A recently filed investor lawsuit marks the third case filed this month in the Baton Rouge state court since last month’s announcement of the proposed sale of Shaw Group, Inc. to Dutch oil and gas firm CB&I. In the latest round of business litigation, KBC Asset Management accuses Shaw’s board of directors of breaching its fiduciary duty by accepting a merger deal that significantly undervalues the company and serves the best interests of the company’s founder rather than the interests of shareholders.
The merger proposal would sell Shaw Group, an international construction and engineering firm, to the firm formerly known as Chicago Bridge & Iron for a total of $3 billion. Shares of Shaw Group, which operates its worldwide headquarters in Baton Rouge, had declined 8 percent in the past year to their lowest price in five years. CB&I’s $46 per share offering price represented a 72 percent increase over Shaw’s stock price the day before the sale was announced.

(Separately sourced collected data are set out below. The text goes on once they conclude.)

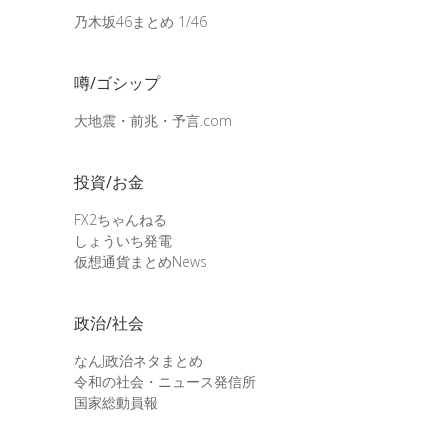
乃木坂46まとめ 1/46
噂/ゴシップ
大地震・前兆・予言.com
投資/お金
FX2ちゃんねる
しょういち発電
仮想通貨まとめNews
政治/社会
なんJ政治ネタまとめ
令和の社会・ニュース発信所
国家総動員報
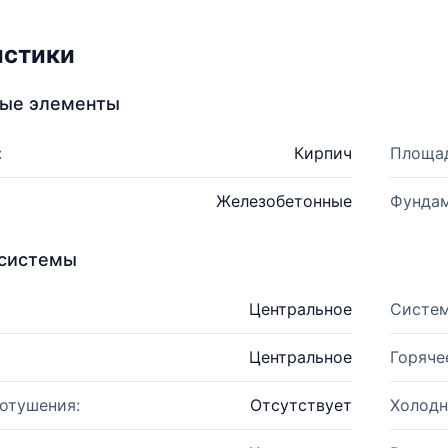
истики
ные элементы
:
Кирпич
Площад
Железобетонные
Фундам
системы
Центральное
Систем
Центральное
Горяче
отушения:
Отсутствует
Холодн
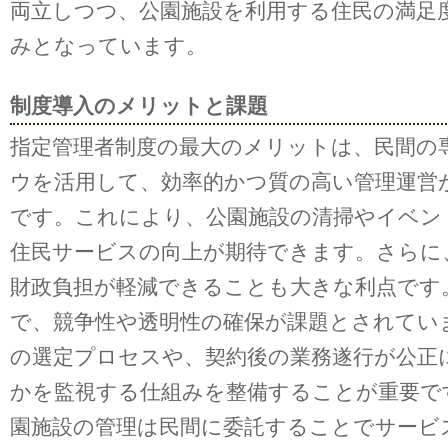
両立しつつ、公園施設を利用する住民の満足
みとなっています。
制度導入のメリットと課題
指定管理者制度の最大のメリットは、民間の
ウを活用して、効率的かつ質の高い管理運営
です。これにより、公園施設の清掃やイベン
住民サービスの向上が期待できます。さらに
財政負担が軽減できることも大きな利点です
で、競争性や透明性の確保が課題とされてい
の選定プロセスや、契約後の業務遂行が公正
かを監視する仕組みを整備することが重要で
園施設の管理は民間に委託することでサービ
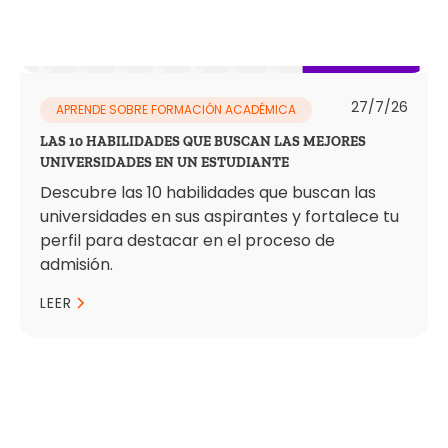
27/7/26
APRENDE SOBRE FORMACIÓN ACADÉMICA
LAS 10 HABILIDADES QUE BUSCAN LAS MEJORES
UNIVERSIDADES EN UN ESTUDIANTE
Descubre las 10 habilidades que buscan las
universidades en sus aspirantes y fortalece tu
perfil para destacar en el proceso de
admisión.
LEER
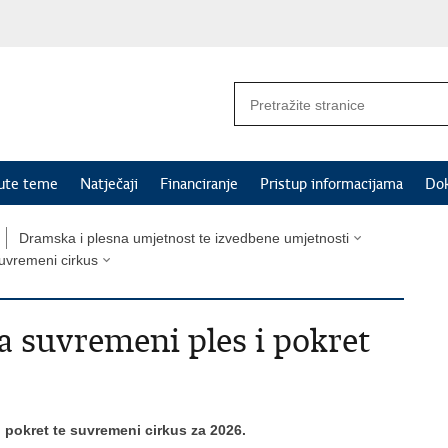
nute teme
Natječaji
Financiranje
Pristup informacijama
Do
Dramska i plesna umjetnost te izvedbene umjetnosti
suvremeni cirkus
a suvremeni ples i pokret
 pokret te suvremeni cirkus za 2026.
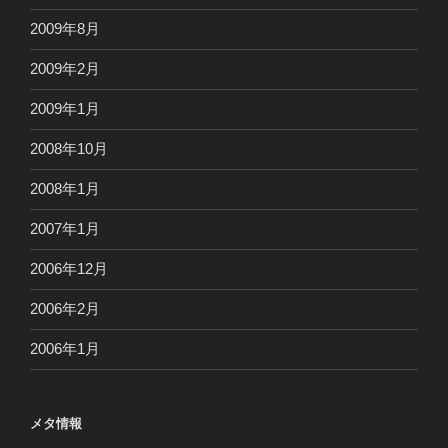
2009年8月
2009年2月
2009年1月
2008年10月
2008年1月
2007年1月
2006年12月
2006年2月
2006年1月
メタ情報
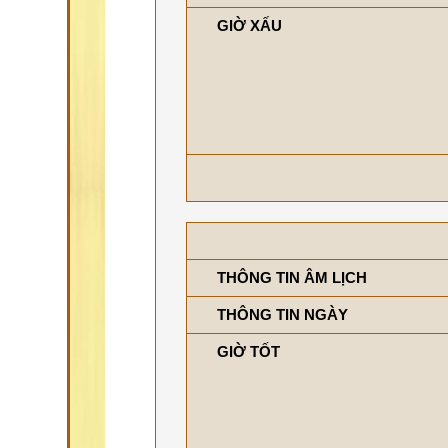
GIỜ XẤU
THÔNG TIN ÂM LỊCH
THÔNG TIN NGÀY
GIỜ TỐT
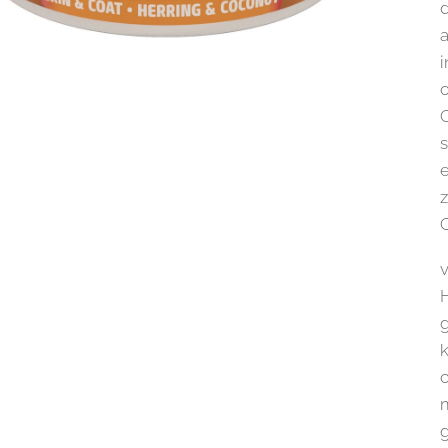
d
a
i
s
e
z
Q
v
H
g
k
c
m
g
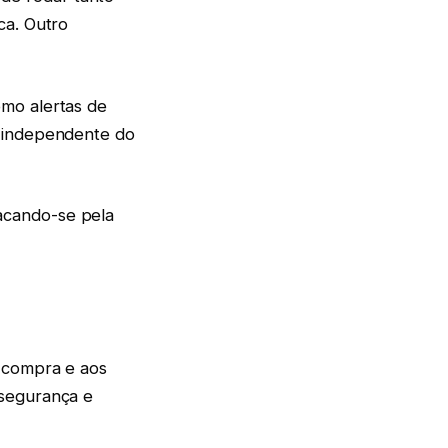
ca. Outro
omo alertas de
a independente do
acando-se pela
e compra e aos
 segurança e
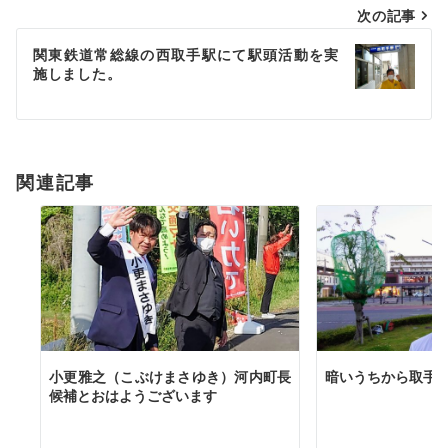
次の記事
ビ
ゲ
関東鉄道常総線の西取手駅にて駅頭活動を実
施しました。
ー
シ
ョ
関連記事
ン
小更雅之（こぶけまさゆき）河内町長
暗いうちから取手
候補とおはようございます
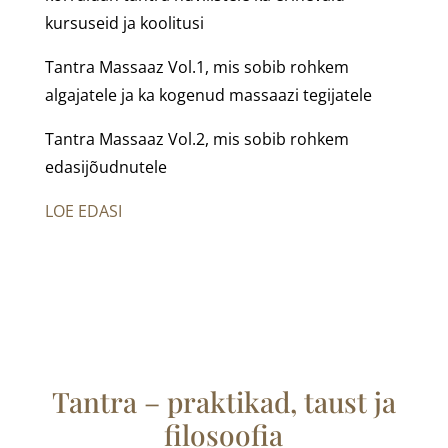
kursuseid ja koolitusi
Tantra Massaaz Vol.1, mis sobib rohkem
algajatele ja ka kogenud massaazi tegijatele
Tantra Massaaz Vol.2, mis sobib rohkem
edasijõudnutele
LOE EDASI
Tantra – praktikad, taust ja
filosoofia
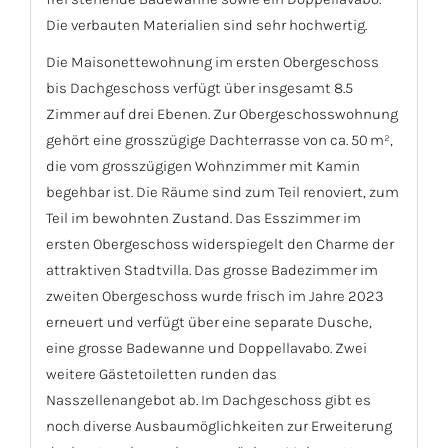
Die verbauten Materialien sind sehr hochwertig.
Die Maisonettewohnung im ersten Obergeschoss
bis Dachgeschoss verfügt über insgesamt 8.5
Zimmer auf drei Ebenen. Zur Obergeschosswohnung
gehört eine grosszügige Dachterrasse von ca. 50 m²,
die vom grosszügigen Wohnzimmer mit Kamin
begehbar ist. Die Räume sind zum Teil renoviert, zum
Teil im bewohnten Zustand. Das Esszimmer im
ersten Obergeschoss widerspiegelt den Charme der
attraktiven Stadtvilla. Das grosse Badezimmer im
zweiten Obergeschoss wurde frisch im Jahre 2023
erneuert und verfügt über eine separate Dusche,
eine grosse Badewanne und Doppellavabo. Zwei
weitere Gästetoiletten runden das
Nasszellenangebot ab. Im Dachgeschoss gibt es
noch diverse Ausbaumöglichkeiten zur Erweiterung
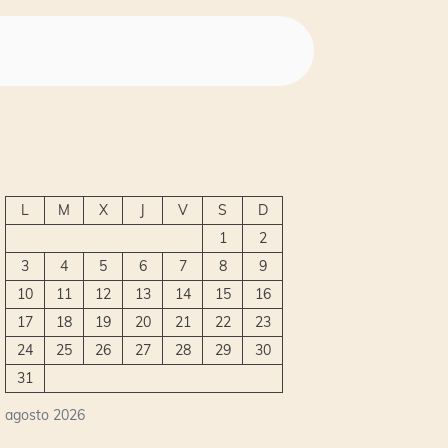
L
M
X
J
V
S
D
1
2
3
4
5
6
7
8
9
10
11
12
13
14
15
16
17
18
19
20
21
22
23
24
25
26
27
28
29
30
31
agosto 2026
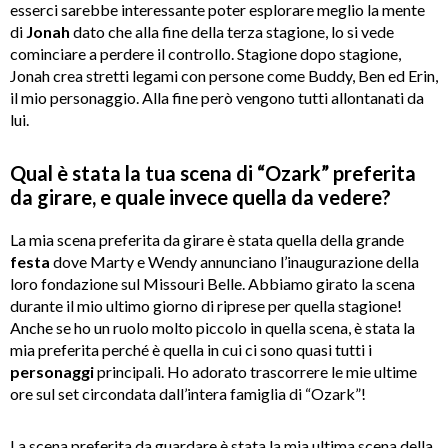
esserci sarebbe interessante poter esplorare meglio la mente
di
Jonah
dato che alla fine della terza stagione, lo si vede
cominciare a perdere il controllo. Stagione dopo stagione,
Jonah crea stretti legami con persone come Buddy, Ben ed Erin,
il mio personaggio. Alla fine però vengono tutti allontanati da
lui.
Qual è stata la tua scena di “Ozark” preferita
da girare, e quale invece quella da vedere?
La mia scena preferita da girare è stata quella della grande
festa
dove Marty e Wendy annunciano l’inaugurazione della
loro fondazione sul Missouri Belle. Abbiamo girato la scena
durante il mio ultimo giorno di riprese per quella stagione!
Anche se ho un ruolo molto piccolo in quella scena, è stata la
mia preferita perché è quella in cui ci sono quasi tutti i
personaggi
principali. Ho adorato trascorrere le mie ultime
ore sul set circondata dall’intera famiglia di “Ozark”!
La scena preferita da guardare è stata la mia ultima scena della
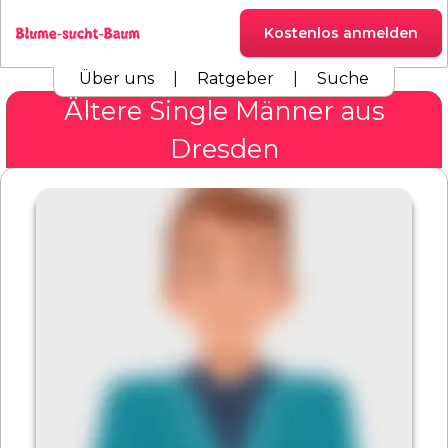
Kostenlos anmelden
Über uns
|
Ratgeber
|
Suche
Ältere Single Männer aus
Dresden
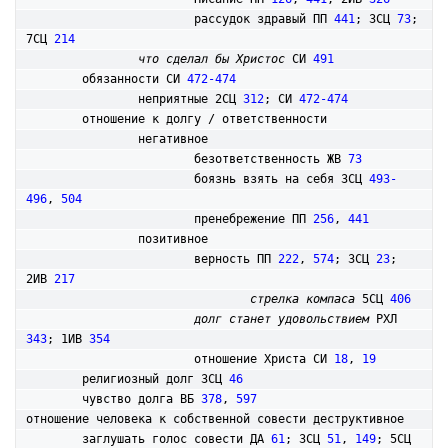
			рассудок здравый ПП 
441
; 3СЦ 
73
; 
7СЦ 
214
что сделал бы Христос
 СИ 
491
	обязанности СИ 
472-474
		неприятные 2СЦ 
312
; СИ 
472-474
	отношение к долгу / ответственности

		негативное

			безответственность ЖВ 
73
			боязнь взять на себя 3СЦ 
493-
496
, 
504
			пренебрежение ПП 
256
, 
441
		позитивное

			верность ПП 
222
, 
574
; 3СЦ 
23
; 
2ИВ 
217
стрелка компаса
 5СЦ 
406
долг станет удовольствием
 РХЛ 
343
; 1ИВ 
354
			отношение Христа СИ 
18
, 
19
	религиозный долг 3СЦ 
46
	чувство долга ВБ 
378
, 
597
отношение человека к собственной совести деструктивное

	заглушать голос совести ДА 
61
; 3СЦ 
51
, 
149
; 5СЦ 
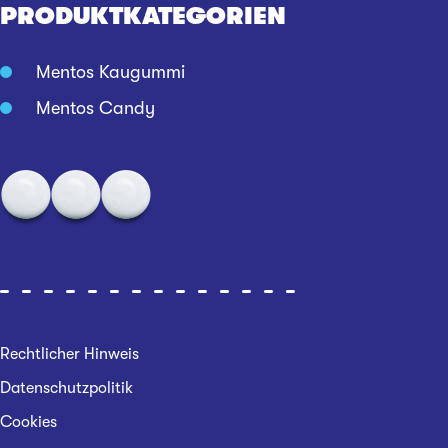
PRODUKTKATEGORIEN
Mentos Kaugummi
Mentos Candy
Rechtlicher Hinweis
Datenschutzpolitik
Cookies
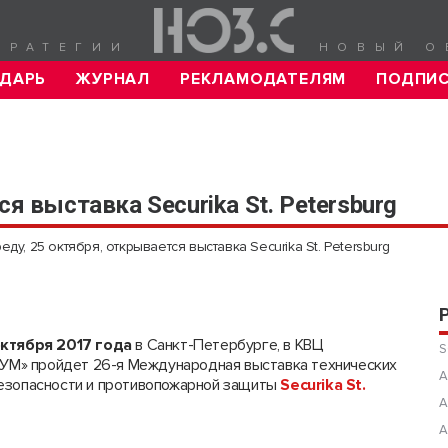
ТРАТЕГИИ
НОВЫЙ О
ДАРЬ
ЖУРНАЛ
РЕКЛАМОДАТЕЛЯМ
ПОДПИ
ся выставка Securika St. Petersburg
реду, 25 октября, открывается выставка Securika St. Petersburg
октября 2017 года
в Санкт-Петербурге, в КВЦ
S
» пройдет 26-я Международная выставка технических
А
безопасности и противопожарной защиты
S
ecurika
St
.
А
А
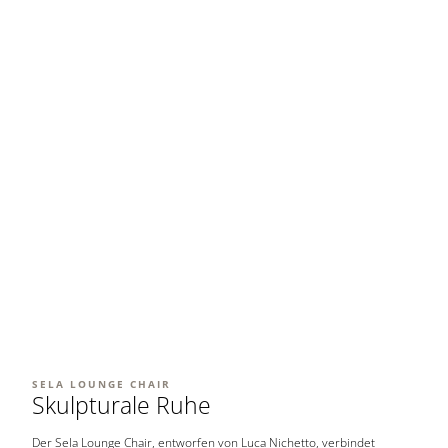
SELA LOUNGE CHAIR
Skulpturale Ruhe
Der Sela Lounge Chair, entworfen von Luca Nichetto, verbindet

Despite the fact that CB&I’s offer appears to be a good deal for shareholders, KBC asserts that the sale was orchestrated to take advantage of depressed stock prices at a time when an $18 billion dollar project backlog and four new nuclear power plant contracts put Shaw in a position to see substantial profit increases in the near future.
The lawsuit also points to a retirement payout that includes more than $24 million in compensation plus the use of a private jet and a country club membership as evidence that Shaw’s founder manipulated the sales process for his own benefit and not in the interest of shareholders.
The KBC suit, like the two suits already filed, seeks certification for class action status and an injunction to halt the sale.